One can observe various patterns of judges’ behaviour: some did not write a single opinion in decades of work; others write them quite often. Figure 2 shows the number of opinions and dissenting opinions written by the CC judges over the course of their service. To take the difference in the number of cases into account, this information is presented as a percentage of all cases handled by each judge. Overall, individual opinions are written by judges appointed in the 1990s, which means that the percentage of opinions is decreasing due to the gradual rotation in the judicial staff. The first six leaders in writing dissenting opinions are no longer active judges of the Constitutional Court of the Russian Federation.
Current judges are less likely to express their disagreement. They still sometimes do, even though it is often easier and safer to side with the majority. Moreover, judges write dissenting opinions also in political cases. Both cases about the impossibility of enforcing ECtHR judgments provoked a response. For example, in the case of prisoners’ voting rights, there were two dissenting opinions and one ordinary opinion. For compensation to Yukos shareholders, there was one dissenting opinion and one ordinary opinion.
Judges write a larger number of dissenting opinions for fairly important cases, including election law issues and disputes over competence between government authorities or constituent entities of the Russian Federation (Figure 3). Of course, these numbers depend on the content of cases that come to the attention of judges. But analysis of court decisions reveals a general trend. There seems to be some consensus in the CC on issues around civil law, social rights or allegations of violations of the rights of civil servants or military personnel. In one of my works I show that this is due to how the CC adjudicates with more freedom in less politicised spheres such as social rights. Accordingly, in such cases, the CC is more likely to find a violation of the Constitution, which deprives judges of grounds to write a dissenting opinion.
What is the impact of court dissent?
Constitutional Court judges quite often express their disagreement publicly. Currently, these figures are much lower than in the 1990s, but the institution of dissenting opinions continues. The ban on publication and discussion of such opinions has one goal: to stop the practice of judges writing dissenting opinions. If we take the other amendments into account, the CC is likely to become more opaque.
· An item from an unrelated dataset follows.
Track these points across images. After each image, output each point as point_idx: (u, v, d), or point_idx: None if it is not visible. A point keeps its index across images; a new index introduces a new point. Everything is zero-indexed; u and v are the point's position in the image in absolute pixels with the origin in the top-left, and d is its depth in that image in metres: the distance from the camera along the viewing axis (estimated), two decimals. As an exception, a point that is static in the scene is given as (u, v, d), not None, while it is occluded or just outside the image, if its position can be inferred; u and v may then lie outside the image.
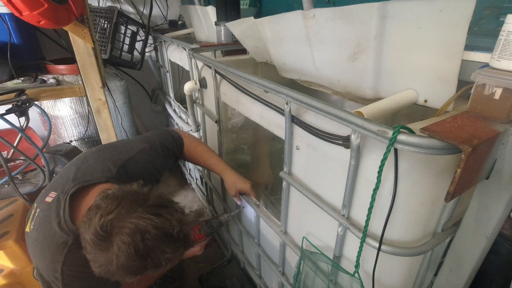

While dissenting opinions have no legal force, they have an impact on CC decisions: knowing that there are opponents to the majority ruling, judges will spend more time ‘honing their arguments’ and trying to persuade their colleagues. Now we can expect the quality of court rulings to deteriorate: without an alternative opinion, the CC will focus on the volume of cases handled rather than on quality of work.
While alternative opinions rarely affect the outcome of cases, their content shows that there are diverging approaches to legal situations. In some cases, dissenting opinions may even have an impact on future court rulings. The most striking example is one of the dissenting opinions issued by late Judge Ruth Bader Ginsburg (USA) on gender discrimination, which later became law. One judge of the Russian Constitutional Court, Gadis Gadzhiev, points out that dissenting opinions were sometimes transformed into rulings of the Constitutional Court. On top of that, writing a dissenting opinion was often the only opportunity for judges to express dissent or somehow clear their conscience.